**PASSAGE TO READ**
Understanding /proc
Last week I created a small ps
clone in ruby.
This was done purely out of curiosity, just wondering how does ps
works and how it knows all about current running processes. You can find the project here.
Cool things I learned in the process:
procfs
is a virtual filesystem that stores process data!ps
clone is merely file reading (really).
Exploring procfs
:
At first, I went around the web and read about ps
and Linux processes. This happened to be the first time I was introduced to procfs
reading about it in TLDP (awesome documentation btw).
In summary, all Linux’s processes can be found in /proc
folder. This folder is of procfs
type which, like I said before, is a virtual filesystem and most of its file descriptors point to in-memory data. This is why if you run ls /proc -l
you’ll notice that most files and folders are of size 0.

**SUPPLIED MATERIAL**

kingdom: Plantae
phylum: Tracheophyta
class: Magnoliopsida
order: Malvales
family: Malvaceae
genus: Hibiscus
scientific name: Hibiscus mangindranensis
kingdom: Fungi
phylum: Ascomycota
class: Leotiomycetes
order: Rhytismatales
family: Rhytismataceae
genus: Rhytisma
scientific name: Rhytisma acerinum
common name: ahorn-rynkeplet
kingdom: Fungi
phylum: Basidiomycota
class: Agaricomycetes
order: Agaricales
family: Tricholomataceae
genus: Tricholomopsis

**TO BE DONE**
1. For the passage about /proc, say whether each statement agrees with it, answering yes or no and quoting the deciding words: (a) The author wrote the ps clone in Python. (b) Most files and folders in /proc show a size of 0. (c) The author first read about procfs in TLDP.
2. According to the passage about /proc, where can all Linux processes be found?
3. Please duplicate the passage about /proc between "Cool things I" and "(awesome documentation btw).", inclusive.
The material comes from a separate source.

**ANSWERS PROVIDED**
1. (a) No: "clone in ruby." (b) Yes: "you’ll notice that most files and folders are of size 0." (c) Yes: "reading about it in TLDP"

2. In the /proc folder.

3.
Cool things I learned in the process:
procfs
is a virtual filesystem that stores process data!ps
clone is merely file reading (really).
Exploring procfs
:
At first, I went around the web and read about ps
and Linux processes. This happened to be the first time I was introduced to procfs
reading about it in TLDP (awesome documentation btw).